# [TEXT PROVIDED]
So science is the art of detaching ourselves from the uniqueness of the experiential moment, ... the art of instantly reframing our rich and unique ontogenetic voyage, .... to re-conceptualize it, .... in terms of generalities, so that we can plug those generalities into an established algorithm and crank out some predictions. Let's see now, what do I know about women? Shall I compare them to a summer's day, ....hmmm, far too unique and unpredictable. On the other hand, I 'know' they all have this and that in common, and that if one says or does this and that, it will generally result in this or the other. .... This is the antithesis of the child's experiencing. What is going on here?

While we give it unqualified deity status in the west, 'literacy' is an emancipator, if not 'detacher' of knowledge from our unique experience. Not every culture deify's it; i.e. in the native american tradition (the aboriginal tradition), oral story-sharing was sacred and the motivation to capture these stories in fixed symbolic form was not only non-existent, it was anathema, because, it was felt, fixed symbols do not evolve, whereas understanding is only 'understanding' in the context of our ever-evolving ontogeny.

It is not difficult to see why it is so, ... .i.e. why it is that our unique, pattern-based understanding cannot be detached from our experience and fixed in concrete as 'knowledge' without losing its living essence; i.e. it is because understanding is based on relativistic, relational pattern recognition which connects the observer and observed within the common container of ontogenetic flow, ... while knowledge is a unilateral or 'objective' entity which is seen as existing in its own right, independent of the observer and independent of ontogenetic flow. That is, when I, the earth, am experiencing the activities of Mercury and Venus, what they are doing is innately coupled to what I and Mars and Jupiter are doing. If I describe what they are doing in terms of local structural detail and call it 'knowledge', and come back to it at a later time, though I may be able to 'replicate' their TANGIBLE interactions within their local 'sphere', I will be unable to reconstitute the harmonies of the overall system on the basis of that knowledge, .. the feeling of connectedness. That is, I will be unable to re-create the harmony of the whole, .... the qualitative feeling which informs you whether you are living in the moment, ... in ontogenetic time, or whether you are 'offline' in rational thought.

The difference between 'living in the moment' (intuitive intellection) and 'talking about it' (discursive intellection) is purely 'qualitative' and associates with the resonant relationships amongst observer, observed and the space-time container in which both participate. One cannot re-create this qualitative understanding through generalization-based techniques, such as logical 'explanations'. The critical information needed to re-constitute the original experience is 'discarded' in the generalization process. This is why the native american oral tradition seeks to continually share and re-interpret the wisdom of the past, to keep it a resonant part of the evolving ontogeny so that full experiential understanding is preserved rather than just the isolated mechanical aspects, out of the context of the evolving container and observer.

# [STORED DATA]
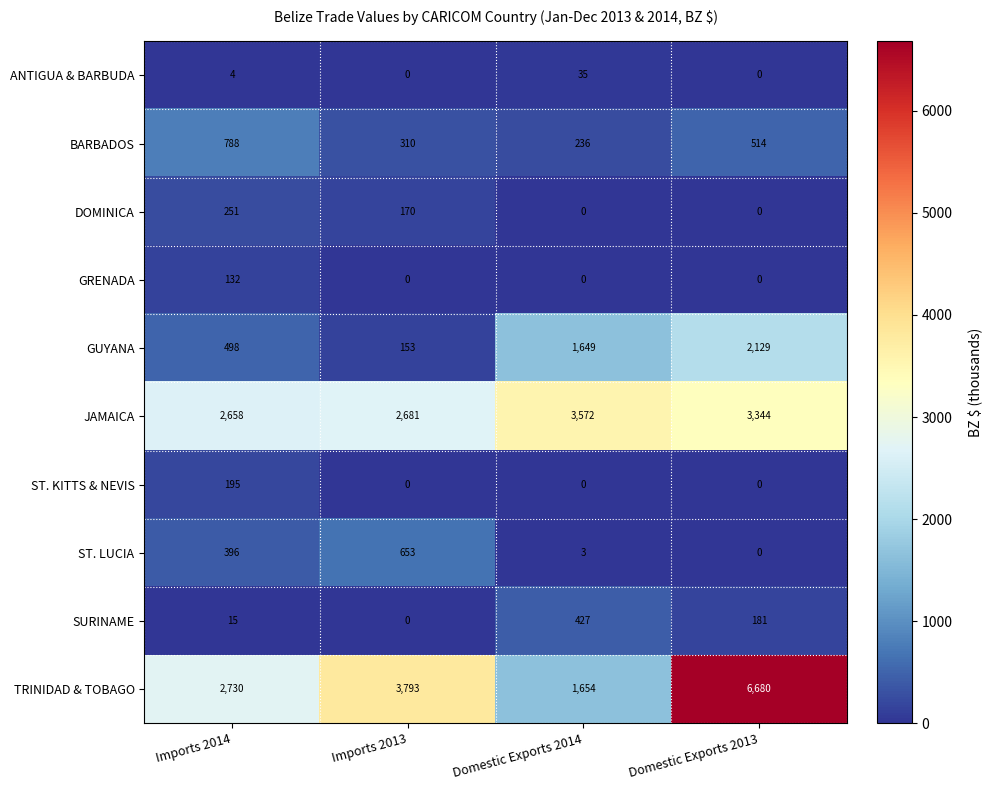

Is it true that JAMAICA equals 1524 at Imports 2013?

False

# [TASKS]
1. Answer these questions using the passage on knowledge and experience, one answer per line.
(a) What was held sacred in the native american tradition?
(b) Which two planets' activities does the speaker, as the earth, describe experiencing?
(c) What other name does the passage give to "living in the moment"?
2. List every planet mentioned in the passage on knowledge and experience.
3. Condense the paragraph of the passage on knowledge and experience that begins "The difference between 'living in the moment'" into a short bulleted list that keeps its main points.

# [ANSWERS PER TASK]
1.
(a) Oral story-sharing.
(b) Mercury and Venus.
(c) Intuitive intellection.

2.
- earth
- Mercury
- Venus
- Mars
- Jupiter

3.
- The difference between "living in the moment" (intuitive intellection) and "talking about it" (discursive intellection) is purely qualitative.
- It is tied to the resonant relationships among observer, observed and their shared space-time container.
- Generalization-based techniques, such as logical explanations, cannot re-create this understanding, because generalization discards the information needed to reconstitute the original experience.
- For this reason, the native american oral tradition keeps sharing and re-interpreting past wisdom. This keeps that wisdom part of the evolving ontogeny and preserves full experiential understanding rather than only isolated mechanical aspects.